Study in focus 1: Early RA Treatment: IGU Mono, MTX Mono, or Combination? Insights from the SMILE study

The SMILE study was a 52-week, multicenter, double-blind, randomised, non-inferiority trial conducted across 28 centres in China to evaluate the efficacy and safety of iguratimod (IGU) alone or in combination with methotrexate (MTX) in Methotrexate-Naïve patients with early rheumatoid arthritis.

A total of 911 patients were randomised to receive MTX monotherapy (n = 293), IGU monotherapy (n = 297), or IGU + MTX (n = 305).
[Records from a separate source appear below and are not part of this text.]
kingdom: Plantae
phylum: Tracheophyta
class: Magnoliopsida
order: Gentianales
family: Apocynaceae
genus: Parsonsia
Clinical response and radiographic progression were assessed at week 52. Both IGU monotherapy and IGU plus MTX produced significantly higher ACR20, ACR50, and ACR70 responses compared with MTX alone, with improvements emerging as early as week 12 and sustained throughout the 52 weeks. IGU monotherapy met non-inferiority criteria versus MTX for ACR20 and radiographic progression (vdH-mTSS), and was superior to MTX for ACR20. While IGU+MTX demonstrated superior ACR responses, superiority for radiographic inhibition was not statistically significant. IGU-based regimens showed numerically lower radiographic progression and a higher proportion of patients without radiographic progression. Functional outcomes (HAQ-DI) favoured IGU monotherapy and the combination regimen. Safety profiles were comparable across groups, with no new safety signals identified.

IGU, alone or in combination with MTX, achieves greater and earlier improvements than MTX monotherapy, as reflected in higher ACR20, ACR50, and ACR70 responses, as well as better functional outcomes. IGU monotherapy is a viable first-line csDMARD for MTX-naïve patients, especially when MTX escalation is limited, and may decrease reliance on bridging NSAIDs or steroids. IGU+MTX delivers the most robust overall response when tolerated.

Study in focus 2: The BASICS Trial: Baricitinib in Systemic Sclerosis

The BASICS study was a 24-week, prospective, open-label randomised trial evaluating baricitinib 4 mg, 2 mg, and control in systemic sclerosis. Forty-eight patients were assigned across three groups. At week 12, baricitinib 4 mg showed the most significant improvement in modified Rodnan Skin Score (−8.9 vs −3.8 with 2 mg and −3.6 with control; P=0.019). Secondary measures, including ACR-CRISS, FVC, digital ulcers, and quality-of-life scores, generally favoured the 4 mg dose over the 24-week period. Gene expression analysis indicated modulation of cytokine and immune-activation pathways. Safety profiles were similar across groups.

Baricitinib 4 mg may offer a meaningful improvement in skin fibrosis and systemic involvement in early SSc. Its favourable safety and biological signals support further evaluation of JAK1/2 inhibition as a potential therapeutic option in systemic sclerosis.

References:

1. Du F, Dai Q, Teng J, et al. The SMILE study: Study of long-term methotrexate and iguratimod combination therapy in early rheumatoid arthritis. Chin Med J (Engl). 2025;138(14):1705-1713.
2. Chen F, Ye W, Wang Q, et al. BAricitinib in patients with SystemIC Sclerosis (BASICS): a prospective, open-label, randomised trial. Clin Rheumatol. 2025;44(7):2861-2871.